---------- DATA PROVIDED
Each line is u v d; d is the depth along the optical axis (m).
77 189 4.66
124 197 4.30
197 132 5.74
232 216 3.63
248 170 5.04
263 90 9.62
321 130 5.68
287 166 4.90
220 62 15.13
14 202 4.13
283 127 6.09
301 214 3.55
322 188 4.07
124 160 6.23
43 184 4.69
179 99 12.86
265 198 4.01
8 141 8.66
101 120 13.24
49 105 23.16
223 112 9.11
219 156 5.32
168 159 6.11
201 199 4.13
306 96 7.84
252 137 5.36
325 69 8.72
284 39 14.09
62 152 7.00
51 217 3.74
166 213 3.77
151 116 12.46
--------------------
- TASK DETAILS: The whole listing above is to be copied exactly.

- RESPONSE BOX:
Each line is u v d; d is the depth along the optical axis (m).
77 189 4.66
124 197 4.30
197 132 5.74
232 216 3.63
248 170 5.04
263 90 9.62
321 130 5.68
287 166 4.90
220 62 15.13
14 202 4.13
283 127 6.09
301 214 3.55
322 188 4.07
124 160 6.23
43 184 4.69
179 99 12.86
265 198 4.01
8 141 8.66
101 120 13.24
49 105 23.16
223 112 9.11
219 156 5.32
168 159 6.11
201 199 4.13
306 96 7.84
252 137 5.36
325 69 8.72
284 39 14.09
62 152 7.00
51 217 3.74
166 213 3.77
151 116 12.46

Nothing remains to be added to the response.